Associated Press - March 15, 2009

Babar Dogar, Lahore – Police put opposition leader Nawaz Sharif under house arrest Sunday and clashed with anti-government demonstrators, fanning a political crisis that has alarmed the United States about Pakistan's stability in the face of rising Islamist violence.

Sharif is locked in a bitter power struggle with Pakistan's president that threatens to paralyze politics in the nuclear-armed country and dilute its focus on tackling economic woes as well as Taliban militants operating along the Afghan border.

Hundreds of police surrounded the former prime minister's residence in the eastern city of Lahore before dawn on Sunday and detained him along with scores of his supporters.

Officers showed party officials an order placing Sharif and his politician brother Shahbaz under house arrest for three days, party spokesman Pervaiz Rasheed said.

Shahbaz and a host of other protest leaders went underground to dodge similar orders. Rao Iftikhar, a senior government official, said the list of those facing detention also included the head of Pakistan's main Islamist party and a leader of its activist lawyers.

Lawyers and opposition party supporters had planned to gather Sunday near Lahore's main court complex before heading toward Islamabad to stage a mass sit-in front of Parliament, in defiance of a government ban.

To thwart them, authorities parked trucks across major roads on the edge of the city and riot police took up positions outside the railway station and government buildings.

About 1,000 flag-waving demonstrators defied police barricades to reach the courts. At one point, protesters pelted some of the hundreds of riot police ringing the area with rocks.

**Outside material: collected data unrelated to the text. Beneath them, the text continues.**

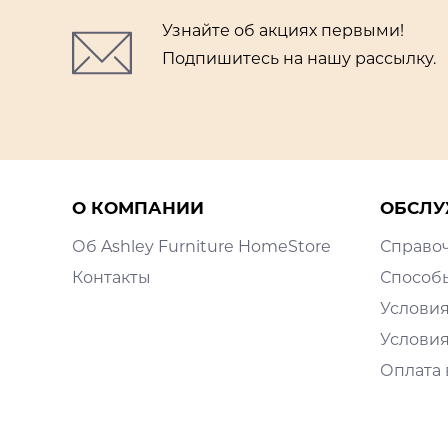
Узнайте об акциях первыми!
Подпишитесь на нашу рассылку.
О КОМПАНИИ
ОБСЛУ
Об Ashley Furniture HomeStore
Справо
Контакты
Способ
Условия
Условия
Оплата 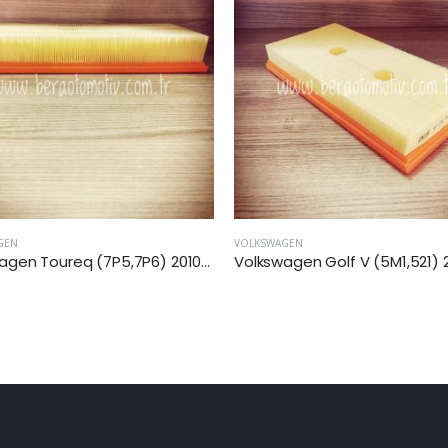
GEN
VOLKSWAGEN
Volkswagen Golf V (5M1,521) 2004-2008 Arası 1.6 Fsi Benzinli Hava Filtresi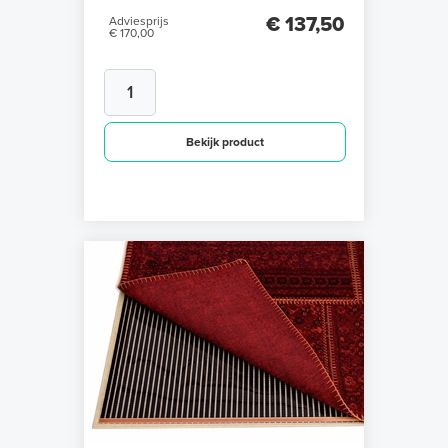
€ 137,50
Adviesprijs
€ 170,00
Bekijk product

An Associated Press reporter saw one officer led away with a head wound before his colleagues fired two rounds of tear gas, scattering the crowd.

Television images also showed police commandos wearing flak jackets and armed with assault rifles apparently searching for Shahbaz in Rawalpindi, a city just south of the capital.

Shahbaz, speaking to Geo television by phone, appealed to ordinary Pakistanis to come out onto the streets.

"(President Asif Ali) Zardari has put the nation into this deep crisis by breaking his promises," he said. "These fascist tactics cannot stop the masses who want justice."